### Exercise material
+ + + + +

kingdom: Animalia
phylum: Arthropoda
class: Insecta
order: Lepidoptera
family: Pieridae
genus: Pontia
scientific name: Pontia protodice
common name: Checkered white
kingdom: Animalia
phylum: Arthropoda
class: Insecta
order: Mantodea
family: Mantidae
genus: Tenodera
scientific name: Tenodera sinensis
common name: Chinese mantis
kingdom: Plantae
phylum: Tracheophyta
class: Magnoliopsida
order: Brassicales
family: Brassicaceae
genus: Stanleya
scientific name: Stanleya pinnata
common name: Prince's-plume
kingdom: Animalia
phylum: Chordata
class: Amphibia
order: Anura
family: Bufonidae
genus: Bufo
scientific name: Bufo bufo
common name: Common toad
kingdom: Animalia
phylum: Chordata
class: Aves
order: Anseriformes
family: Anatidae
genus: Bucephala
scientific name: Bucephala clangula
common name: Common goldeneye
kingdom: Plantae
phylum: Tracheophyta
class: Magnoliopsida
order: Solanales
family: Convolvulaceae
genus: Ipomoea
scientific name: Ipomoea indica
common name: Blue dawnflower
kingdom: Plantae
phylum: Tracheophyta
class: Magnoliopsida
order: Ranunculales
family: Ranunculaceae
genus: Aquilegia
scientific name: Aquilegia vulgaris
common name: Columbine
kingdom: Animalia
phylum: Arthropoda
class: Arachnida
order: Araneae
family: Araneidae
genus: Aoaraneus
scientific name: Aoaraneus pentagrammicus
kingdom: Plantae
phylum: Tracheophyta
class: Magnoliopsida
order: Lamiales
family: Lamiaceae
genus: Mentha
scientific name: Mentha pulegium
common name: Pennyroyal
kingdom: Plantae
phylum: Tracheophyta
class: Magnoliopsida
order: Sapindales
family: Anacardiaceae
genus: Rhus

+ + + + +

### Required task
Set down, word for word, the lines in the listing above between the one holding "scientific name: Bucephala clangula" and the one holding "order: Sapindales", inclusive.

### Written solution
scientific name: Bucephala clangula
common name: Common goldeneye
kingdom: Plantae
phylum: Tracheophyta
class: Magnoliopsida
order: Solanales
family: Convolvulaceae
genus: Ipomoea
scientific name: Ipomoea indica
common name: Blue dawnflower
kingdom: Plantae
phylum: Tracheophyta
class: Magnoliopsida
order: Ranunculales
family: Ranunculaceae
genus: Aquilegia
scientific name: Aquilegia vulgaris
common name: Columbine
kingdom: Animalia
phylum: Arthropoda
class: Arachnida
order: Araneae
family: Araneidae
genus: Aoaraneus
scientific name: Aoaraneus pentagrammicus
kingdom: Plantae
phylum: Tracheophyta
class: Magnoliopsida
order: Lamiales
family: Lamiaceae
genus: Mentha
scientific name: Mentha pulegium
common name: Pennyroyal
kingdom: Plantae
phylum: Tracheophyta
class: Magnoliopsida
order: Sapindales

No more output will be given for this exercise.